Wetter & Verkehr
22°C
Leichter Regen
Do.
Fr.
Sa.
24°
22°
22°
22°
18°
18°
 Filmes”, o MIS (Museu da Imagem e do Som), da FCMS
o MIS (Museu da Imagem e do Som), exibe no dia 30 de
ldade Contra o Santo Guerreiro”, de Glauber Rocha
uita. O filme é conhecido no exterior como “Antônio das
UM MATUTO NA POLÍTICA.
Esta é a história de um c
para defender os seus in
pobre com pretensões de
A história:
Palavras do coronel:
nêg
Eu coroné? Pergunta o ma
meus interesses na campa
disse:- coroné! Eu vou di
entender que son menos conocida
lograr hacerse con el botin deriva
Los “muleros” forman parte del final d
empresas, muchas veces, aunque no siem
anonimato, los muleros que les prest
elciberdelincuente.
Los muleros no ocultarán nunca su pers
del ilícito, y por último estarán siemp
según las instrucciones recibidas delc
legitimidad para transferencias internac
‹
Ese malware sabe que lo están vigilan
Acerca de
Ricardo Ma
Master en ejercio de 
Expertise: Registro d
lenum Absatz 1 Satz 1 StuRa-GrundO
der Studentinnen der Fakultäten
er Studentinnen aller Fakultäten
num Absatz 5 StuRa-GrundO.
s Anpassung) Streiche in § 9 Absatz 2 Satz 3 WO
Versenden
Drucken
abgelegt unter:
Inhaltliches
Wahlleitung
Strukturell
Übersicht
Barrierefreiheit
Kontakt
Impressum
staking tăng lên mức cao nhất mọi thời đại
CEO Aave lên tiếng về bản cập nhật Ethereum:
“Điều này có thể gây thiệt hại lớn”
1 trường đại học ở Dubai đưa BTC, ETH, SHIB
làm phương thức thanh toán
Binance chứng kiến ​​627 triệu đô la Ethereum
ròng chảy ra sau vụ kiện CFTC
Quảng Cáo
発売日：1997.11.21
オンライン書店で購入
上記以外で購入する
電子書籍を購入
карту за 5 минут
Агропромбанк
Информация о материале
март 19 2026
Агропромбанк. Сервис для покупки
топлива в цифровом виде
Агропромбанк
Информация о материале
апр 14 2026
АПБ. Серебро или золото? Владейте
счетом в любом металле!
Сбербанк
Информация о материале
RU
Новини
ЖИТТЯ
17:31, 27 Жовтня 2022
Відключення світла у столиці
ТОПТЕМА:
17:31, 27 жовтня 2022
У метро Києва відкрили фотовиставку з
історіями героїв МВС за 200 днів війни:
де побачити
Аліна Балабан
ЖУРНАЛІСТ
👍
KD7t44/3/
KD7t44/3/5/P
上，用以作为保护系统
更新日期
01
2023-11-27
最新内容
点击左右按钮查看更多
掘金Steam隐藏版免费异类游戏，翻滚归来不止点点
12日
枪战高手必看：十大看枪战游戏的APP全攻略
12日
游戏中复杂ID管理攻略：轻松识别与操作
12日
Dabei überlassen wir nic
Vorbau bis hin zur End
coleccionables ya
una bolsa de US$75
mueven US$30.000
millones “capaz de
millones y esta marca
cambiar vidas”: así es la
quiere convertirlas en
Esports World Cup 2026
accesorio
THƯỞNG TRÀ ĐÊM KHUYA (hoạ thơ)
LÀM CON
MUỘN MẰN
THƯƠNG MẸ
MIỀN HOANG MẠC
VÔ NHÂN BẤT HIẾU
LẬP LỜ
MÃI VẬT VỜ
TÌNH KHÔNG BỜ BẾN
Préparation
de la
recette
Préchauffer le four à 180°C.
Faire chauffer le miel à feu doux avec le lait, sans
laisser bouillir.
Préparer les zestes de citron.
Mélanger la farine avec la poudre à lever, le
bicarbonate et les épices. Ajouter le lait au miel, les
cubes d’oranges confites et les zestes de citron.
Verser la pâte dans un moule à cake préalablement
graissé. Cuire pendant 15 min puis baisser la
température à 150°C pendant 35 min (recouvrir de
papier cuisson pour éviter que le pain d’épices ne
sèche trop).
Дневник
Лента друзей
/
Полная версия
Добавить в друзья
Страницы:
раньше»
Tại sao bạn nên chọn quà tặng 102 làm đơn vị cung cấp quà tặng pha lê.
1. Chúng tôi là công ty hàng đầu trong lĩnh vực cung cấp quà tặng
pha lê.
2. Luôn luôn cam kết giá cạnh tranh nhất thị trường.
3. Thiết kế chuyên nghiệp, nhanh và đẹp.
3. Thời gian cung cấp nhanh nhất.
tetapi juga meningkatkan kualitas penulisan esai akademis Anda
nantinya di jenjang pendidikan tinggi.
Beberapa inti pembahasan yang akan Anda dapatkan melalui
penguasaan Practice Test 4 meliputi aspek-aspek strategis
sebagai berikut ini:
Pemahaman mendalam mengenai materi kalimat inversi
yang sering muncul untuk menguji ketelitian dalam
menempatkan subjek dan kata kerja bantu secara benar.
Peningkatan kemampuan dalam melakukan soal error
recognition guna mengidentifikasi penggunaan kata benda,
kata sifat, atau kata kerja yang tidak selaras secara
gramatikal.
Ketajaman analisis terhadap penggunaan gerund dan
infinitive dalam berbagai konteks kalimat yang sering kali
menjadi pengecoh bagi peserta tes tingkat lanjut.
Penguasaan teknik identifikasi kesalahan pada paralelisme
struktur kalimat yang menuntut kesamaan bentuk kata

_ _ _ _

■ WORK ITEM
Word for word, quote the lines of the material from the first line through the line with "Агропромбанк. Сервис для покупки", both ends included.

■ WORKED SOLUTION
Wetter & Verkehr
22°C
Leichter Regen
Do.
Fr.
Sa.
24°
22°
22°
22°
18°
18°
 Filmes”, o MIS (Museu da Imagem e do Som), da FCMS
o MIS (Museu da Imagem e do Som), exibe no dia 30 de
ldade Contra o Santo Guerreiro”, de Glauber Rocha
uita. O filme é conhecido no exterior como “Antônio das
UM MATUTO NA POLÍTICA.
Esta é a história de um c
para defender os seus in
pobre com pretensões de
A história:
Palavras do coronel:
nêg
Eu coroné? Pergunta o ma
meus interesses na campa
disse:- coroné! Eu vou di
entender que son menos conocida
lograr hacerse con el botin deriva
Los “muleros” forman parte del final d
empresas, muchas veces, aunque no siem
anonimato, los muleros que les prest
elciberdelincuente.
Los muleros no ocultarán nunca su pers
del ilícito, y por último estarán siemp
según las instrucciones recibidas delc
legitimidad para transferencias internac
‹
Ese malware sabe que lo están vigilan
Acerca de
Ricardo Ma
Master en ejercio de 
Expertise: Registro d
lenum Absatz 1 Satz 1 StuRa-GrundO
der Studentinnen der Fakultäten
er Studentinnen aller Fakultäten
num Absatz 5 StuRa-GrundO.
s Anpassung) Streiche in § 9 Absatz 2 Satz 3 WO
Versenden
Drucken
abgelegt unter:
Inhaltliches
Wahlleitung
Strukturell
Übersicht
Barrierefreiheit
Kontakt
Impressum
staking tăng lên mức cao nhất mọi thời đại
CEO Aave lên tiếng về bản cập nhật Ethereum:
“Điều này có thể gây thiệt hại lớn”
1 trường đại học ở Dubai đưa BTC, ETH, SHIB
làm phương thức thanh toán
Binance chứng kiến ​​627 triệu đô la Ethereum
ròng chảy ra sau vụ kiện CFTC
Quảng Cáo
発売日：1997.11.21
オンライン書店で購入
上記以外で購入する
電子書籍を購入
карту за 5 минут
Агропромбанк
Информация о материале
март 19 2026
Агропромбанк. Сервис для покупки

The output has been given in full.